Suresh suggested DFS, MRA pointed out that it's not clear that works. Here's my attempt at a solution following that thread of comments. If the graph has $m$ edges, $n$ nodes, and $p$ paths from the source $s$ to the target $t$, then the algorithm below prints all paths in time $O((np+1)(m+n))$. (In particular, it takes $O(m+n)$ time to notice that there is no path.)
The idea is very simple: Do an exhaustive search, but bail early if you've gotten yourself into a corner.
Without bailing early, MRA's counter-example shows that exhaustive search spends $\Omega(n!)$ time even if $p=1$: The node $t$ has only one adjacent edge and its neighbor is node $s$, which is part of a complete (sub)graph $K_{n-1}$.

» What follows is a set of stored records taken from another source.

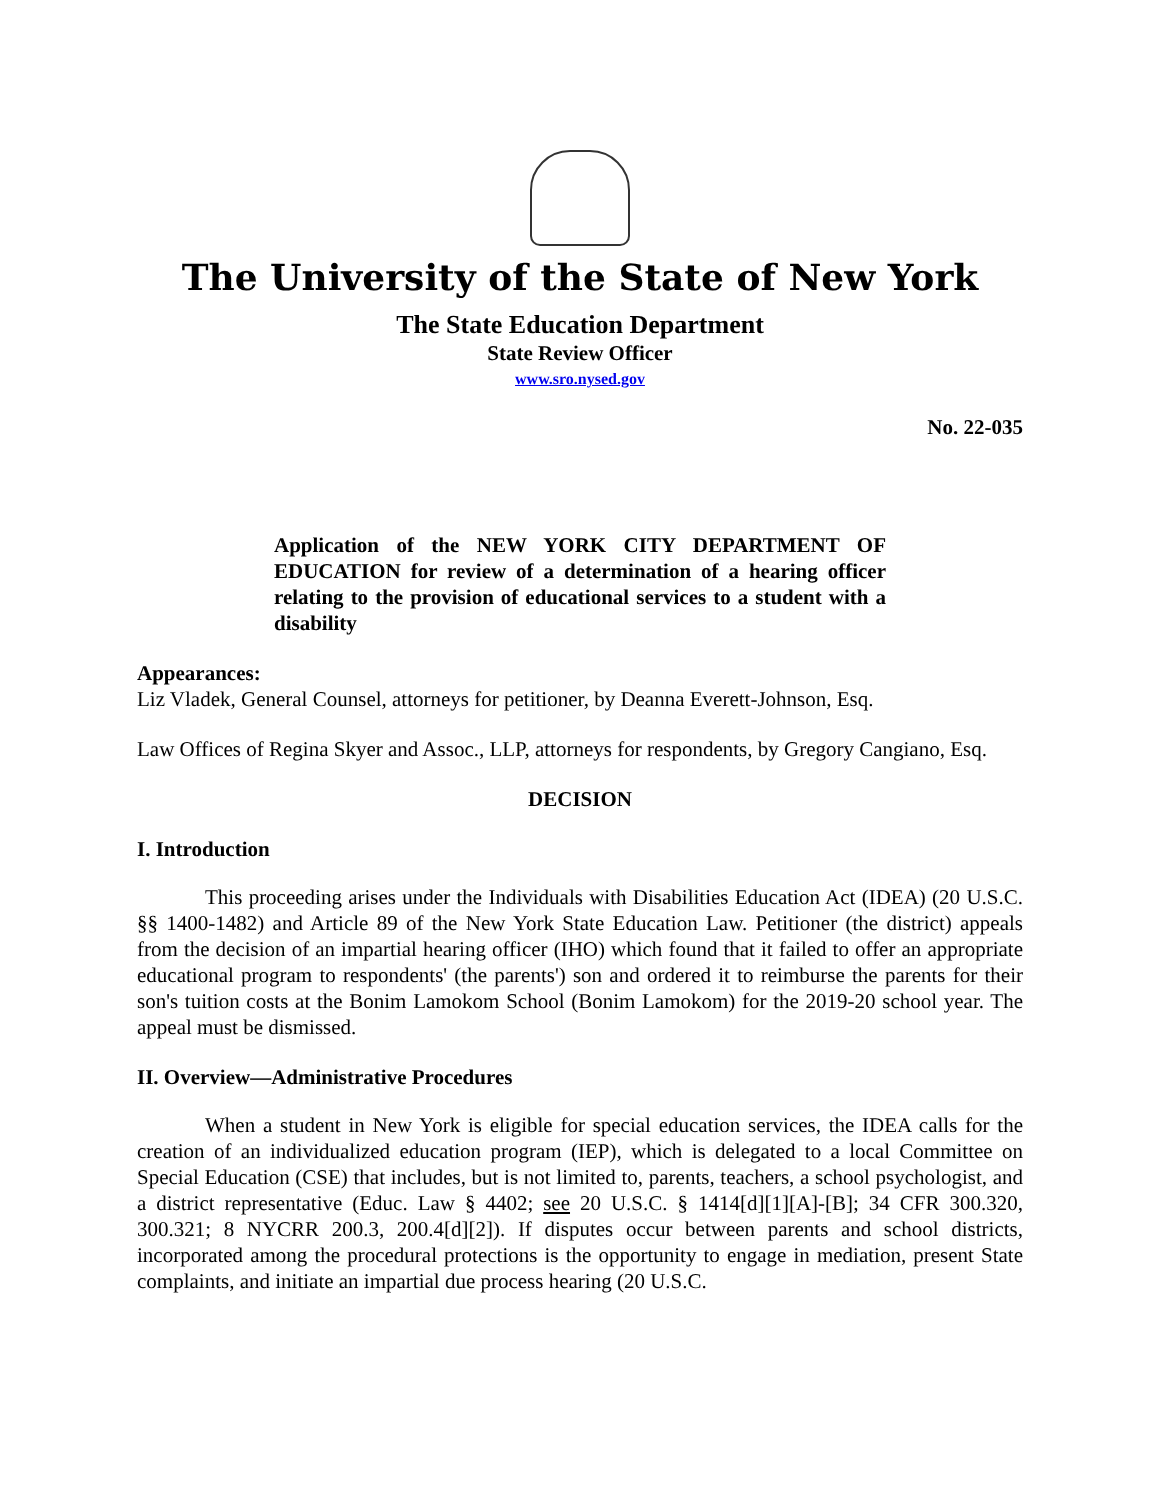The University of the State of New York
The State Education Department
State Review Officer
www.sro.nysed.gov
No. 22-035
Application of the NEW YORK CITY DEPARTMENT OF EDUCATION for review of a determination of a hearing officer relating to the provision of educational services to a student with a disability
Appearances:
Liz Vladek, General Counsel, attorneys for petitioner, by Deanna Everett-Johnson, Esq.
Law Offices of Regina Skyer and Assoc., LLP, attorneys for respondents, by Gregory Cangiano, Esq.
DECISION
I. Introduction
This proceeding arises under the Individuals with Disabilities Education Act (IDEA) (20 U.S.C. §§ 1400-1482) and Article 89 of the New York State Education Law. Petitioner (the district) appeals from the decision of an impartial hearing officer (IHO) which found that it failed to offer an appropriate educational program to respondents' (the parents') son and ordered it to reimburse the parents for their son's tuition costs at the Bonim Lamokom School (Bonim Lamokom) for the 2019-20 school year. The appeal must be dismissed.
II. Overview—Administrative Procedures
When a student in New York is eligible for special education services, the IDEA calls for the creation of an individualized education program (IEP), which is delegated to a local Committee on Special Education (CSE) that includes, but is not limited to, parents, teachers, a school psychologist, and a district representative (Educ. Law § 4402; see 20 U.S.C. § 1414[d][1][A]-[B]; 34 CFR 300.320, 300.321; 8 NYCRR 200.3, 200.4[d][2]). If disputes occur between parents and school districts, incorporated among the procedural protections is the opportunity to engage in mediation, present State complaints, and initiate an impartial due process hearing (20 U.S.C.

Push s on the path stack and call search(s):
path // is a stack (initially empty)
seen // is a set
def stuck(x)
if x == t
return False
for each neighbor y of x
if y not in seen
insert y in seen
if !stuck(y)
return False
return True
def search(x)
if x == t
print path
return
seen = set(path)
if stuck(x)
return
for each neighbor y of x
if y not in path:
push y on the path
search(y)
pop y from the path
Here search does the exhaustive search and stuck could be implemented in DFS style (as here) or in BFS style.